Plaintiff nevertheless argues that being "characterized a 'deadbeat dad' owing 'arrears' . . . overpayment of an account of support by $8,000, delay of New Jersey granting him a license to practice law, nightmares and physical problems . . . maybe never seeing [my] daughter unless she makes contact" constitute actual injuries sufficient to establish a claim. (Pl.'s Resp. 21.)

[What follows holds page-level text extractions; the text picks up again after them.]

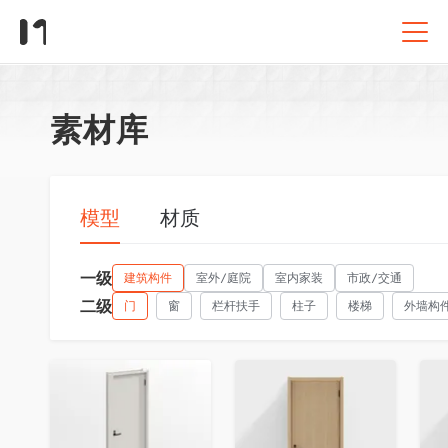
素材库
模型
材质
一级
建筑构件
室外/庭院
室内家装
市政/交通
二级
门
窗
栏杆扶手
柱子
楼梯
外墙构
收藏
收藏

However, as noted, the "overpayment to an account of support" was remedied by the Kings County Family Court Order. Thus, plaintiff has failed to establish that the overpayment is an actual injury. Concerning his license to practice law and his inability to see his daughter, plaintiff offers no admissible evidence that establishes that defendant's refusal to provide blank petition forms caused the State of New Jersey to delay granting the plaintiff a license to practice law. He likewise fails to proffer any admissible evidence to establish the necessary causal connection between defendant's actions and his inability to see his daughter. Indeed, the record shows that plaintiff's attempts to modify the order of visitation were stymied, not by defendant Jane Doe, but by Ms. Bulzone who "was playing around [with] her addresses." (Vacarella dep. 64:5--6.) With respect to plaintiff's claims that defendant's actions caused him to suffer emotional and physical distress, these are "consequential damages components of a section 1983 claim in which actual injury to court access was sufficiently alleged," but, by themselves, are not the types of actual injury that give rise to a constitutional claim of denial of access to the courts. Monsky v. Moraghan, 127 F.3d at 247.

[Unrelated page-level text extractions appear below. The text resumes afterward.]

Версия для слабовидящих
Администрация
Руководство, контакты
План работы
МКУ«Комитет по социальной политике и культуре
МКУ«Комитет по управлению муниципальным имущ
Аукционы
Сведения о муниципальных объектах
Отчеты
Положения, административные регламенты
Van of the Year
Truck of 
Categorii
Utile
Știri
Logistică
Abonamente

Finally, defendant, an intake clerk, was simply complying with Judge Berman's March 14, 1996 order dismissing plaintiff's application to the Queens County Family Court on jurisdictional grounds. By attacking the intake clerk's refusal to provide the petition forms, Vacarella is attacking the validity of Judge Berman's Order--"a judgment that this Court is prohibited from reviewing under the Rooker-Feldman doctrine." Csoka v. County of Suffolk, 85 F. Supp. 2d 117, 121 (E.D.N.Y. 2000) (citing District of Columbia Court of Appeals v. Feldman, 460 U.S. 462, 482, 103 S.Ct. 1303, 75 L.Ed. 2d 206 (1983); Moccio v. New York State Office of Court Admin., 95 F.3d 195, 197 (2d Cir. 1996)).


Plaintiff has failed to serve defendant Jane Doe with the summons and complaint pursuant to Fed. R. Civ. P. 4 and has failed to show an actual injury establishing a denial of his constitutional right of access to the courts under 42 U.S.C. § 1983. Accordingly, defendant's motion for summary judgment is granted.